The bold red letters on the
PacAdvantage web site are sobering.
I should know. Earlier this year my own insurance was cancelled--out-of-the-blue.
Finding new insurance became my full time job.
PacAdvantage has announced it will no longer provide access to health insurance offerings
http://www.pacadvantage.org/
This is the new normal for 6200 small businesses covering over 116,000 California residents who have had the plug pulled.
Whatever happened to working hard and playing by the rules?
Even worse, these small businesses are the backbone of Mr. Bush's robust economy. They are probably the base of the Republican Party.
So after receiving the bad news, the beleaguered enrollee is invited to keep clicking to learn why their insurance is gone.
The withdrawal of participating health plans leaves PacAdvantage unable to continue offering competitive healthcare coverage choices for California's small business employees.
Blue Shield of California, a long-term PacAdvantage plan, has notified us it can no longer participate after December 31, 2006, due to its financial losses in the program. Despite concerted good-faith efforts among all parties, we could not reach a financially viable arrangement that would allow for continued participation of Blue Shield of California, Health Net of California and Kaiser Permanente. A core premise behind PacAdvantage is health plan "choice" for participating small employers. Without that choice, PacAdvantage no longer can offer a suitable, competitive option for our employer groups.
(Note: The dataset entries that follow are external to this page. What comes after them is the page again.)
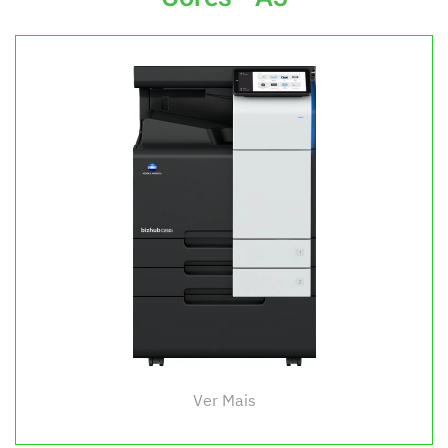
Ver Mais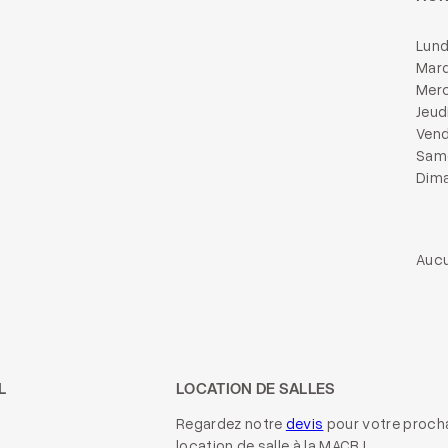
Lund
Mard
Merc
Jeud
Vend
Same
Dima
Aucu
L
LOCATION DE SALLES
Regardez notre
devis
pour votre proch
location de salle à la MACB !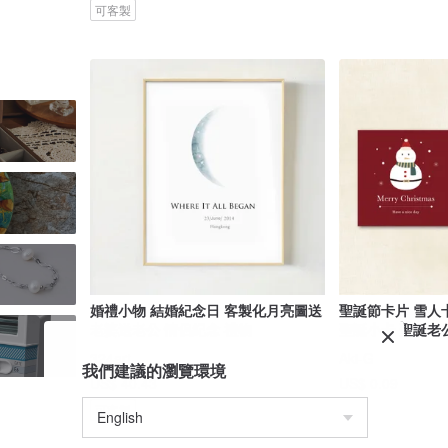
可客製
婚禮小物 結婚紀念日 客製化月亮圖送
聖誕節卡片 雪人
老婆送老公 情侶紀念 禮物
聖誕小卡 聖誕老
324art
Aki-G
我們建議的瀏覽環境
US$ 40.43
US$ 0.09
可客製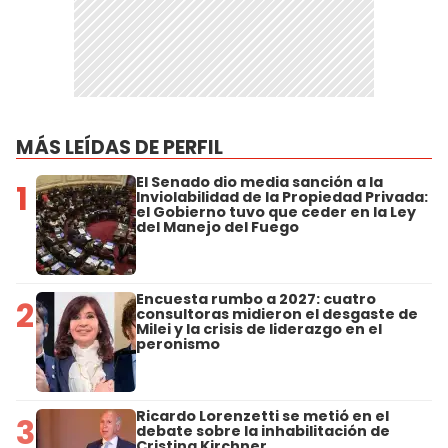
MÁS LEÍDAS DE PERFIL
El Senado dio media sanción a la
1
Inviolabilidad de la Propiedad Privada:
el Gobierno tuvo que ceder en la Ley
del Manejo del Fuego
Encuesta rumbo a 2027: cuatro
2
consultoras midieron el desgaste de
Milei y la crisis de liderazgo en el
peronismo
Ricardo Lorenzetti se metió en el
3
debate sobre la inhabilitación de
Cristina Kirchner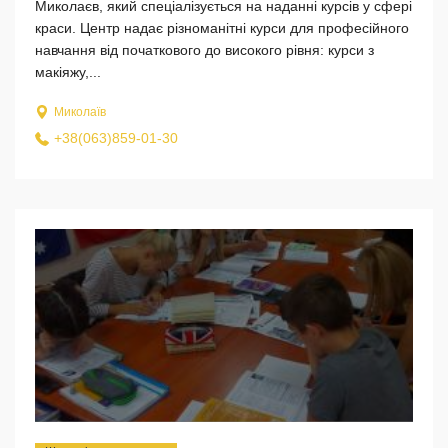
Миколаєв, який спеціалізується на наданні курсів у сфері
краси. Центр надає різноманітні курси для професійного
навчання від початкового до високого рівня: курси з
макіяжу,...
Миколаїв
+38(063)859-01-30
Several weeks ago I wrote a diary and an outraged Kossack commented--legitimately, I should add, that complaining about cancelled insurance was a luxury that 48 million Americans don't have. This is totally correct and I hope I implicity acknowledge in every diary I write that the only solution to our cascading disasters is universal, affordable single-payer health care.
That said, take a look at why PacAdvantage closed down.
Officials blamed PacAdvantage's demise on a pullout by the three remaining health plans that participated in the voluntary program -- Oakland-based Kaiser Permanente, San Francisco-based Blue Shield of California, and Health Net of California. In 1994, in contrast, when the experimental purchasing pool was the new thing in town, 10 health plans offered coverage through this mechanism, including many of the state's top HMOs.
. . .PacAdvantage officials said many small employers could no longer afford the cost of the program, and many sought coverage outside of the purchasing pool in recent years. Others have stopped offering insurance to employees.
http://www.bizjournals.com/...
When claims rise faster than premiums, more carriers pull out of the plan. Then premiums rise, and a phenomenon known as adverse selection sets in. Adverse selection occurs when a plan's health insurance population, usually due to age or health status, has a significantly higher utilization of health care services than an average population.
The sad end result: costs exceed premiums or fees collected. When this happens there is even more pressure on loss ratio's. When there are not enough bodies and premiums to support the risk the plan implodes.
Loss-ratios are key for insurance companies. Insurance companies are in business to make money not to guarantee you access to health care. When these ratios increase, which means more people are utilizing health care services, the insurance company must either reverse the trend (deny claims) or cancel the coverage.
Pacific Business Group on Health, headed by CEO Peter Lee, collectively purchases more than $5 billion in health-care coverage for more than 3 million enrollees and their dependents. It represents many of the Bay Area's and the West Coast's largest employers, including Bank of America, Bechtel Corp., the California State Automobile Association, Chevron Corp., McKesson Corp., Pacific Gas & Electric Co., Safeway Inc., Target Corp. and Wells Fargo & Co.
Despite its clout, it found it can no longer afford to offer this service to small employers.
. . .The healthcare purchasing pool was designed to give small employers, with from 2 to 50 employees, have access to affordable coverage. The California state government created the plan, then known as the Health Insurance Plan of California, or HIPC, in 1992. Both under PBGH's management and previously, the health plan offered a variety of HMOs and other health-plan options, including medical, dental, vision and a complementary plan for choices such as acupuncture.
Market forces? You bet.
Private market forces are unable to achieve their social objective which is to deliver health care as a basic right to all Americans. At least 15 percent of our population is uninsured, and the U.S. ranks poorly among industrialized countries in systemwide measures such as life expectancy and infant mortality. Market forces are not working.
PBGH "is proud of the accomplishments of PacAdvantage over the past eight years and we're disappointed that this closure has come to pass," Lee said. "PacAdvantage exhausted every possible approach to keep the partnership together with the health plans. Unfortunately, market forces kept that from happening."
And never forget that millions of desperately sick American citizens cannot afford or access life saving medication due to their pornographic prices and insurance company denials.